* **Exercise passage**
A product of the children’s game, it has splashing lava, harrowing obstacles, and prize money for the winners. For fans, it’s like seeing an over-the-top version of a childhood pastime—with stakes. If you’ve been watching, you probably have questions about the Floor Is Lava game setup.

'Floor Is Lava'
‘Floor Is Lava’ | Adam Rose/Netflix

How is the lava made on ‘Floor Is Lava’?

The show is a little reminiscent of Wipeout, and fans can’t stop watching the goofiness while shouting at the TV, “You’re not gonna make that!”

You can see the adrenaline kick in with the contestants as they try to maneuver themselves around the course to avoid losing their balance or grip and plunging into the lava.

As a fan, you may wonder what it feels like to sink into that stuff, even if it is fake. What’s in it? Is it hot? Where does the steam come from? The creators of Floor Is Lava, Megan McGrath and Irad Eyal, sat for an interview with The Hollywood Reporter to spill some secrets.

But the lava formula will remain under lock and key.

McGrath shared that it took months of research and testing before coming up with something that was believable and safe.

* **Task 1**
In the Floor Is Lava passage, who are named as the creators of the show?
* **Task 2**
Return the part of the Floor Is Lava passage running from "How is the lava" down to "believable and safe.", copied word for word.

* **Source data**
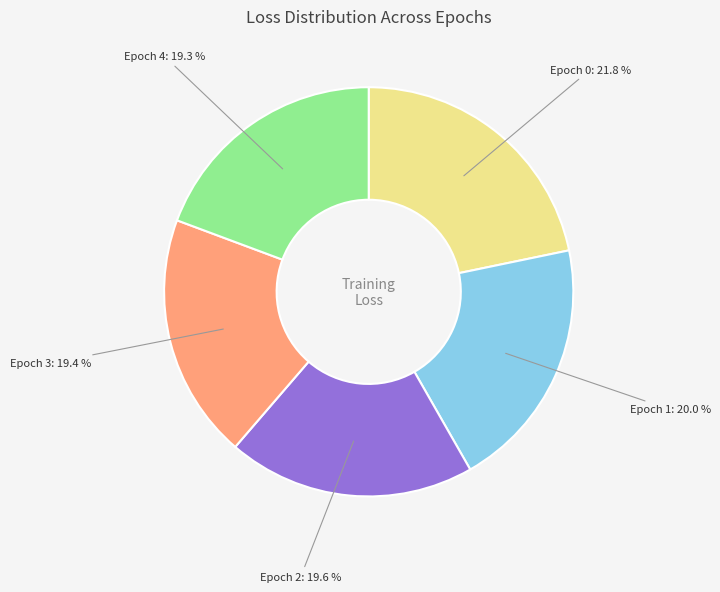

Is there a majority slice in this chart?

No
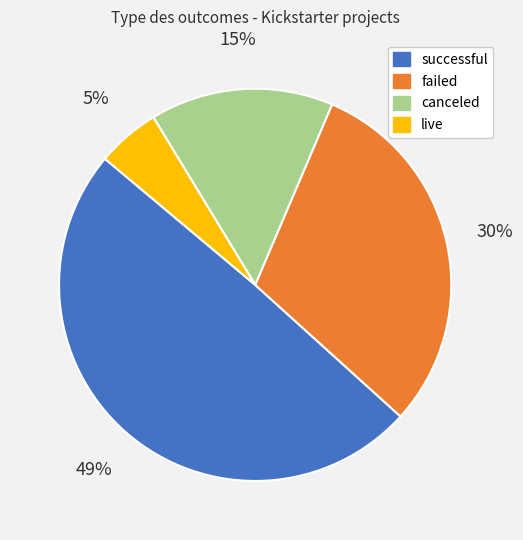

What is the ratio of the value at canceled to the value at successful?

0.3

* **Final answer 1**
Megan McGrath and Irad Eyal.

* **Final answer 2**
How is the lava made on ‘Floor Is Lava’?

The show is a little reminiscent of Wipeout, and fans can’t stop watching the goofiness while shouting at the TV, “You’re not gonna make that!”

You can see the adrenaline kick in with the contestants as they try to maneuver themselves around the course to avoid losing their balance or grip and plunging into the lava.

As a fan, you may wonder what it feels like to sink into that stuff, even if it is fake. What’s in it? Is it hot? Where does the steam come from? The creators of Floor Is Lava, Megan McGrath and Irad Eyal, sat for an interview with The Hollywood Reporter to spill some secrets.

But the lava formula will remain under lock and key.

McGrath shared that it took months of research and testing before coming up with something that was believable and safe.